Beginning in the '30s, the Brotherhood established affiliates in most Muslim countries, based on its ideology of Islamic renewal and local direction. The best known affiliate, and the only one both nationalist and violent (in addition to being engaged in electoral politics), is Hamas, which is considered to be unique given the "special role" of Palestine in Arab and Muslim discourse.

With Saudi Arabia's massive oil enrichment in the 1960s and '70s, Wahhabism also began to play a significant role in international Islamic education and Muslim political movements. Its intolerant, Jihadist-oriented ideology has inspired much of the "Islamist" violence since the 1970's, enlisting many recruits who had grown up in Brotherhood-affiliated organizations but then repudiated them, choosing instead the cause of violent jihad. Al Qaeda is the most prominent such organization, founded by Osama Bin-Laden from Saudi Arabia, with its ideology largely supplied by Ayman al-Zawahiri, who split from the Egyptian Brotherhood and its nonviolence decades ago.

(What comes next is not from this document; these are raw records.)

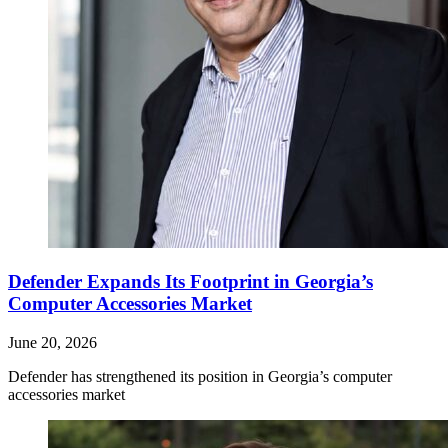
Defender Expands Its Footprint in Georgia’s
Computer Accessories Market
June 20, 2026
Defender has strengthened its position in Georgia’s computer
accessories market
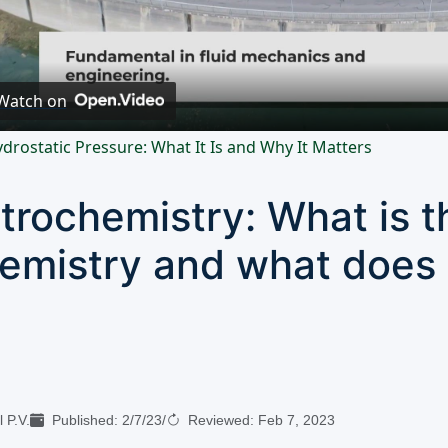
Video
Watch on
drostatic Pressure: What It Is and Why It Matters
trochemistry: What is t
emistry and what does 
 P.V.
Published:
2/7/23
/
Reviewed:
Feb 7, 2023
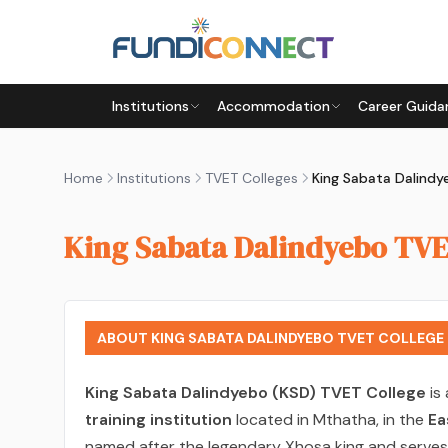
Skip to main content
Institutions
Accommodation
Career Guida
Home
Institutions
TVET Colleges
King Sabata Dalindy
King Sabata Dalindyebo TVE
ABOUT KING SABATA DALINDYEBO TVET COLLEGE
King Sabata Dalindyebo (KSD) TVET College
is
training institution
located in Mthatha, in the
Ea
named after the legendary Xhosa king and serves 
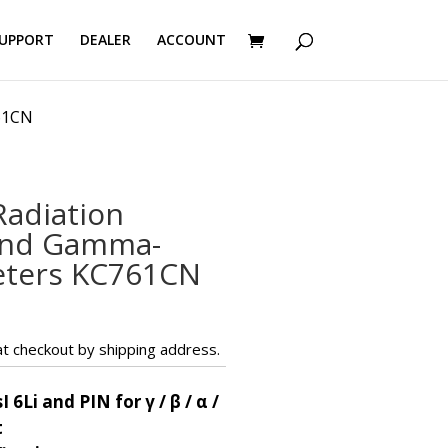
UPPORT
DEALER
ACCOUNT
61CN
adiation
and Gamma-
eters KC761CN
t checkout by shipping address.
I 6Li and PIN for γ / β / α /
t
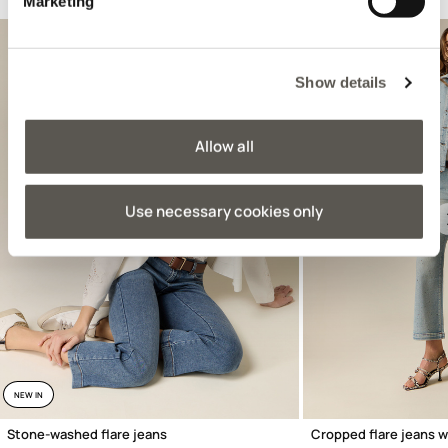
Suggested for you
Marketing
Show details
Allow all
Use necessary cookies only
Previous
NEW IN
Stone-washed flare jeans
Cropped flare jeans w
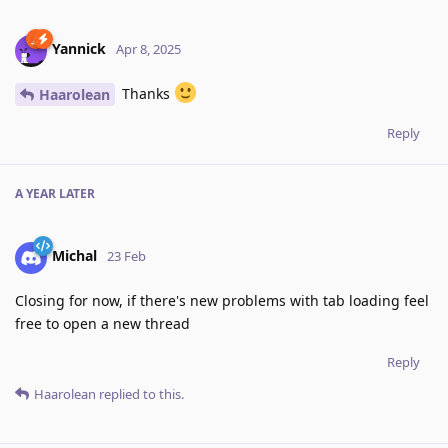
Yannick
Apr 8, 2025
Thanks
Haarolean
Reply
A YEAR
LATER
Michal
23 Feb
Closing for now, if there's new problems with tab loading feel
free to open a new thread
Reply
Haarolean
replied to this.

The Brotherhood and al-Qaeda are the bitterest of enemies. The Brotherhood thinks in terms of spreading its message over decades and generations. Hamas's participation in the 2006 elections was one of the few instances in which a Brotherhood-affiliated movement directly sought power. More typically, the Muslim Brotherhood in Egypt has announced that in the free elections that have been promised, they will a) not field a presidential candidate and b) contest only a minority of legislative seats.

This is not to say that the Brotherhood's program isn't Islamic and regressive. Its ideology includes increasing the role of Islam, diminishing the role of women, and delegitimizing and advocating the destruction of Israel. My point is different. The Muslim Brotherhood's version of "Islamism" (with by far the most active adherents) is not the Comintern, nor monolithic, nor dedicated to world revolution. By contrast, its extremist distant cousins, some of which are disavowed offshoots such as al-Qaeda, explicitly embrace violent jihadism, engaging in terrorism with the aim of world Islamic revolution.

Overestimating an enemy's strength can be as dangerous as underestimating it. President Bush, in the wake of 9/11, missed a chance to work with moderate Islamists, choosing instead to demonize all of them and thus turning most of the Muslim world against us. President Obama seemed at first to repudiate that policy, as in his June 2008 Cairo speech, but has been unwilling to do the hard analytical - and politically risky - work of differentiating those groups we may be able to work with, such as the Egyptian Brotherhood and some of its affiliates, from those we must isolate and seek to destroy, such as al-Qaeda.

The frequent implicit, as well as explicit, invocation of the Communist specter misleads us into seeing all Islamists in one monochromatic shade of green. It prevents us from seeing which groups are primarily focused on local issues and seem to accept working within democratic political norms, and which are truly dangerous. The point is not that the Brotherhood-type groups are our allies - though they might be in certain circumstances, by identifying and helping to isolate groups such as al-Qaeda, to take one example. Rather, it is to recognize when we should stop boycotting them and understand that their participation in political structures in fact serves fundamental American interests by making politics more inclusive and representative, thus undercutting the true violent extremists. By contrast, continuing with our wholesale demonization works against our interest by marginalizing and excluding us from a constructive role in the Arab and Muslim worlds.